* **Supplied material**:

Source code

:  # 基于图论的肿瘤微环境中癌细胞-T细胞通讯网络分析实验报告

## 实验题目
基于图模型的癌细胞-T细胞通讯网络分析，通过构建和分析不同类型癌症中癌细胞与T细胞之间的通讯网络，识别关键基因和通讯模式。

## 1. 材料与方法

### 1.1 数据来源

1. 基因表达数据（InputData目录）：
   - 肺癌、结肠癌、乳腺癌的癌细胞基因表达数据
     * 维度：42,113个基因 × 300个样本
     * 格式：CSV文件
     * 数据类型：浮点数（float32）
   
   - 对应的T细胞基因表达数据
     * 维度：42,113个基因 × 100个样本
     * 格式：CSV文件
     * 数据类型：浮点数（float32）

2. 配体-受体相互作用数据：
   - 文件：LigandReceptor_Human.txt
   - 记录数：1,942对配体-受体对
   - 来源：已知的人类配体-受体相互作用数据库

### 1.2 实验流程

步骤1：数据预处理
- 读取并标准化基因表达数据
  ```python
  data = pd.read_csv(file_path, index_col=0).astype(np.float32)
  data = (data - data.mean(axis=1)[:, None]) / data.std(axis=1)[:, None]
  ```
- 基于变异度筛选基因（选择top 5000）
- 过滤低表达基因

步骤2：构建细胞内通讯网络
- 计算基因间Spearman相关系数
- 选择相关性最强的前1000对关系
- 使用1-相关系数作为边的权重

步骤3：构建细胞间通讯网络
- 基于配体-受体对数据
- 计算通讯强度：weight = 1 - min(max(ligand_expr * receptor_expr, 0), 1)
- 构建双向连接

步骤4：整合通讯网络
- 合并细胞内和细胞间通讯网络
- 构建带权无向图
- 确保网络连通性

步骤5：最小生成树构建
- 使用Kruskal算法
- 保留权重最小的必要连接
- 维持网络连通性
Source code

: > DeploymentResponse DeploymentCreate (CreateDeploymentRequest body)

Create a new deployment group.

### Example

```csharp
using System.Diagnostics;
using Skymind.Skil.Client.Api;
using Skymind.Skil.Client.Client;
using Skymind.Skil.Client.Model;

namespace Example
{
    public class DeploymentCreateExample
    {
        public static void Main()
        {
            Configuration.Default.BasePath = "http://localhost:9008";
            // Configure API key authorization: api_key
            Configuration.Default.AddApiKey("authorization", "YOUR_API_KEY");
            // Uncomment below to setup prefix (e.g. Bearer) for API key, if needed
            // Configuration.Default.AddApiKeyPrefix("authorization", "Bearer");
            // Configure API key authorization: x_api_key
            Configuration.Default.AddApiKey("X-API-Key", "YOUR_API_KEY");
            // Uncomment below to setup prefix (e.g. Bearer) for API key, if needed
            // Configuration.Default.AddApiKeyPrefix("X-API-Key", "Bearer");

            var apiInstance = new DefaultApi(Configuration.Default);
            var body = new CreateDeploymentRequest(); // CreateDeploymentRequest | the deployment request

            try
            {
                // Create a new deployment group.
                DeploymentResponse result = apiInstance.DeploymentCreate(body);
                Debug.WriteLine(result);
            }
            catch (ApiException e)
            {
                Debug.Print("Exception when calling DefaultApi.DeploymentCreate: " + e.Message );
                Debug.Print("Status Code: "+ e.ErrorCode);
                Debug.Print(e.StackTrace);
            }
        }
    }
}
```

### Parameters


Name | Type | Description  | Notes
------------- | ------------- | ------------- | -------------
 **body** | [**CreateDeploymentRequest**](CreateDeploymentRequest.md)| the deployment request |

* **Exercise directions**:
From the data above, count the lines where "CreateDeploymentRequest" occurs and give that figure and nothing else.

* **Answer space**:
3